Available data section start

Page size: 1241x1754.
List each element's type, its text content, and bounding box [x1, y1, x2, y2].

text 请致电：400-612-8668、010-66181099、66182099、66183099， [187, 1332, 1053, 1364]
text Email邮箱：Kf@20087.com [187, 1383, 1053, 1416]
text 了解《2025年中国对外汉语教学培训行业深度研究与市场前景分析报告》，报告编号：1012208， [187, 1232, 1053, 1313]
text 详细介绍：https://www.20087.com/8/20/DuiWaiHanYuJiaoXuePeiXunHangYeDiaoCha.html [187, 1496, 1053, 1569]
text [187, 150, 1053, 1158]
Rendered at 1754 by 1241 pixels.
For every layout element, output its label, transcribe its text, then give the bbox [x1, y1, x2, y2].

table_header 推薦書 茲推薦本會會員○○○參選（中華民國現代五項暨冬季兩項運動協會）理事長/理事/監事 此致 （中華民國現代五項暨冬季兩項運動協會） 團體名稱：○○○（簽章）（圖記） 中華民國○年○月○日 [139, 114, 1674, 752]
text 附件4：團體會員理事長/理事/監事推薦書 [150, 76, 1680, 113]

Available data section end

__Problem description__. The line containing "text [187, 150, 1053, 1158]" and all lines after it, through the last line of the data, should be retyped exactly.

__Answer to the problem__.
text [187, 150, 1053, 1158]
Rendered at 1754 by 1241 pixels.
For every layout element, output its label, transcribe its text, then give the bbox [x1, y1, x2, y2].

table_header 推薦書 茲推薦本會會員○○○參選（中華民國現代五項暨冬季兩項運動協會）理事長/理事/監事 此致 （中華民國現代五項暨冬季兩項運動協會） 團體名稱：○○○（簽章）（圖記） 中華民國○年○月○日 [139, 114, 1674, 752]
text 附件4：團體會員理事長/理事/監事推薦書 [150, 76, 1680, 113]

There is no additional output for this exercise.